Philip Bobbitt vs. Robert Skidelsky
The Prospect, February 2003
14th January 2003
I am not against regime change in Iraq. The people of Iraq would be much better off without Saddam and his henchmen; the Gulf would probably be more secure. But such a change should be brought about by the Iraqis themselves. External pressure can help, but it should not substitute for a domestic decision. Otherwise, the benefits of regime change become much less clear.
Nor am I against a war to remove Saddam under all circumstances. My case rests on the proposition that the inspection/sanctions regime has worked, and will continue to work, to the extent necessary to remove the threat Saddam poses to the world and the worst of the threat to his own people. If I am wrong about this – if evidence emerges that Saddam's present WMD capacity is more than "risible" – then I would favour using force to dislodge him, whether or not the UN mandated it. But I expect it would, under the circumstances.
However, you have forced me to re-think my argument in one respect. The anti-war party have not given a convincing answer to your question: what happens if compliance is certified, the inspectors withdrawn, and sanctions ended? Would Saddam not be free to acquire a new stock of WMDs? I would now agree that the main features of the present "compellance" system should remain in place so long as Saddam stays in power. Sanctions could at the same time be made "smarter." Such a move would take into account that compliance has been less than full-blooded while also permitting economic recovery and retaining an incentive for the Iraqis themselves to get rid of Saddam.

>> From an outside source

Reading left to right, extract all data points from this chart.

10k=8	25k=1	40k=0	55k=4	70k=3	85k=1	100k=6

You say that if a country already has WMDs capacity it is too late to do anything about it. This is surely too pessimistic. WMDs do not suddenly appear fully grown. There are always warning signs. We need to be able to act on them. This links up to your important point about the impossibility or difficulty of extended deterrence. What I would say is that we need to develop systems of surveillance, inspection, verification, and intervention which can be activated against countries, according to agreed criteria. One of these criteria would be the character of the regime.

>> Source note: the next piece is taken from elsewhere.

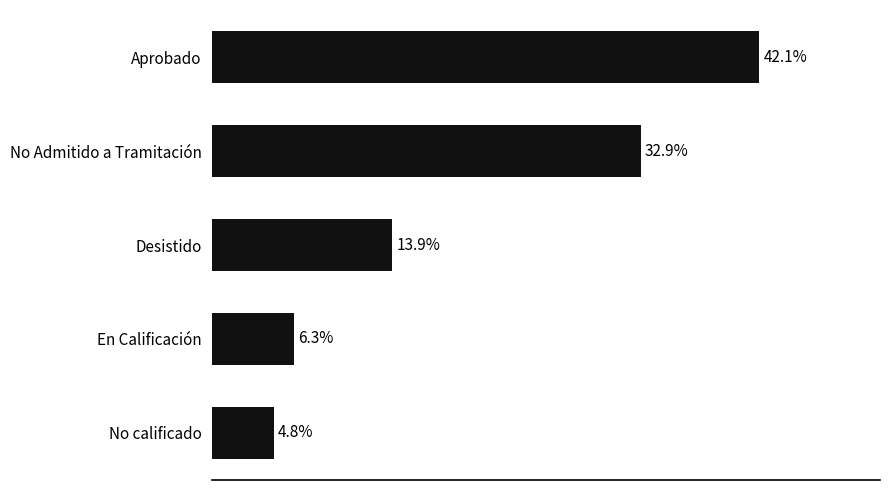

Between Desistido and No calificado, which is larger?

Desistido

In the course of our exchange I have become aware of how far America and Europe have drifted apart in their views, not just about Iraq, but about the shape of the post-cold war world. This is partly because we did not experience the trauma of 11th September. But it runs deeper. Our common culture gives us broad sympathies. But our histories have bequeathed us a different attitude to the use of force. And our interests are not always the same.
Yet without the cohesion of the US and Europe an international system fit for the 21st century cannot be evolved: it is a necessary, though not sufficient, condition. If the Iraqi crisis provides the intellectual stimulus to work out the rules of such a system, good will yet come of it.